А с середины недели зарядили уже настоящие дожди, и никуда они больше не успели; потом выпал ранний, жидкий слякотный снег, началась сырость, насморки, надоедливые простуды, пришла зима. И никто не думал поначалу, какой грозной она окажется, мороза ждали как спасения, а он пришел, катясь как волна, со странным гулом и треском подступая все к новым и новым территориям. И всюду, куда он приходил, разом все замирало и останавливалось. Температура в считанные минуты падала с нескольких градусов тепла до тридцати с лишним мороза. Еще живая, полная соков кора рвалась и лопалась на деревьях, обмерзала, чернели тонкие ветки и однолетние побеги, старые подмосковные сады погибали. Деревьям, оказывается, тоже отмерен свой срок. В детстве Лиза думала, что деревья растут так медленно, гораздо медленнее людей, но вот и ей довелось увидеть предел их жизни, а ведь сады эти были моложе нее, они поднялись после таких же страшных морозов сорок первого года, когда все вокруг вымерзло и только позже уже, после войны, посажено было вновь. Вот какую огромную меру времени вмещала она теперь в себя.
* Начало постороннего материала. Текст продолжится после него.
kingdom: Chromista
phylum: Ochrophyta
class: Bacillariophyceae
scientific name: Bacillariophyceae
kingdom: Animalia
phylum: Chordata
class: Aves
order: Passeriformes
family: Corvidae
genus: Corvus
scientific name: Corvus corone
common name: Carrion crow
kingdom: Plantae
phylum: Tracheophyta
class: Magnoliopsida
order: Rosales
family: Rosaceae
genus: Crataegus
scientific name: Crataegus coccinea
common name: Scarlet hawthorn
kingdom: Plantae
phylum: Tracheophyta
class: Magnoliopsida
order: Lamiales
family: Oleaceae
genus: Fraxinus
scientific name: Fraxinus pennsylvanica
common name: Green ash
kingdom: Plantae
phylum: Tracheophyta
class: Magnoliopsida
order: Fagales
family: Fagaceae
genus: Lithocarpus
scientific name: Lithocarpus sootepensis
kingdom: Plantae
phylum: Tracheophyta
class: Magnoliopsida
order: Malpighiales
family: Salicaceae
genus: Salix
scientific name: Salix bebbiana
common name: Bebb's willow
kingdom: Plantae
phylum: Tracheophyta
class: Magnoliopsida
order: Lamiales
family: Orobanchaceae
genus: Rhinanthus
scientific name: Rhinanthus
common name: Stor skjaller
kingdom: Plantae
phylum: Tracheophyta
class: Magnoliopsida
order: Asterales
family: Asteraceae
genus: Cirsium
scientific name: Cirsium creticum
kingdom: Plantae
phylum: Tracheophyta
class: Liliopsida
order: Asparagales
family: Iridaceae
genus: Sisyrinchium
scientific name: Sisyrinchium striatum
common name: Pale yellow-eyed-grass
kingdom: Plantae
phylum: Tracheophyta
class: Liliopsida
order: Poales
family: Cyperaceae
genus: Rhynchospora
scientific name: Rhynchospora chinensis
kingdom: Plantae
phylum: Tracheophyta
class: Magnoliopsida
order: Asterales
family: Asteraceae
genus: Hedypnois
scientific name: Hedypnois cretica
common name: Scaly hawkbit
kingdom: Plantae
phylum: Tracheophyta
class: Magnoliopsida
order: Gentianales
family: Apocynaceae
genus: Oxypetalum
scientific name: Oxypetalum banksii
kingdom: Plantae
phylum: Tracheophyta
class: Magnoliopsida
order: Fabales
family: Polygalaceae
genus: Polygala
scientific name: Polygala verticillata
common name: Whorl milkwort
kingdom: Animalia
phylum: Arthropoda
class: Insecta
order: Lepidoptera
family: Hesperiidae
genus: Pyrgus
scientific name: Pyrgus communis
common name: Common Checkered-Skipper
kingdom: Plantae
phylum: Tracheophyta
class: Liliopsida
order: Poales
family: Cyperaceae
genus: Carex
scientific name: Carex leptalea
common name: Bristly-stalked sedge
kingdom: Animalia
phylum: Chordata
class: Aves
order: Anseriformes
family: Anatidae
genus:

Леса сменялись. На месте сгоревших сосен поднималась поросль берез, ольхи и осин. В березовых лесах стеной вставал когда-то мелкий ельничек. Что ж, с этим тоже приходилось мириться. Но еще оставалось у нее время увидеть, как вырастет еще одно, новое, поколение деревьев и людей. Людей тоже. Бегали когда-то по лестницам их дома маленькие девочки, вырастали, выходили замуж, таскали младенцев на руках и в колясках, и эти младенцы тоже постепенно превращались в больших уже мальчиков и девочек, которые вылезали из детских комбинезончиков, надевали ранцы, брали в руки коньки и нотные папки, стремительно вырастали. Летело, летело ошалевшее безжалостное время. Жене перевалило уже за пятьдесят. Жене! Но он оставался все таким же, только как-то незаметно для себя защитил докторскую диссертацию и был теперь заведующим своим отделением. Как, когда это случилось? Изменилось ли что-нибудь от этого? Наверное, все-таки изменилось. В том смысле, что все стало теперь на свои места. Женя давно заслуживал этого. Он говорил:

— Ты знаешь, как трудно себя сохранить? Теперь стало принято всем походить друг на друга — время от времени выезжать за границу, обязательно иметь кожаное пальто и дачу в некотором изысканном районе. А я вот другое дерево, мне это не нужно, понимаешь? Я хочу жить по своим собственным понятиям, делать то, что считаю правильным, и не делать того, что осуждаю в других. Ты знаешь, отчего я страдаю больше всего? Оттого, что не пью. Это непонятно. То меня подозревают, что я тайный алкаш на излечении, то — что я болен. Но такая простая мысль, что я просто этого не хочу, никому не приходит в голову. А я не хочу! И не потому вовсе, что не люблю спиртное, и даже не потому, что видел, как пропадал мой отец. Просто как врач… считаю своим долгом… Ты понимаешь меня?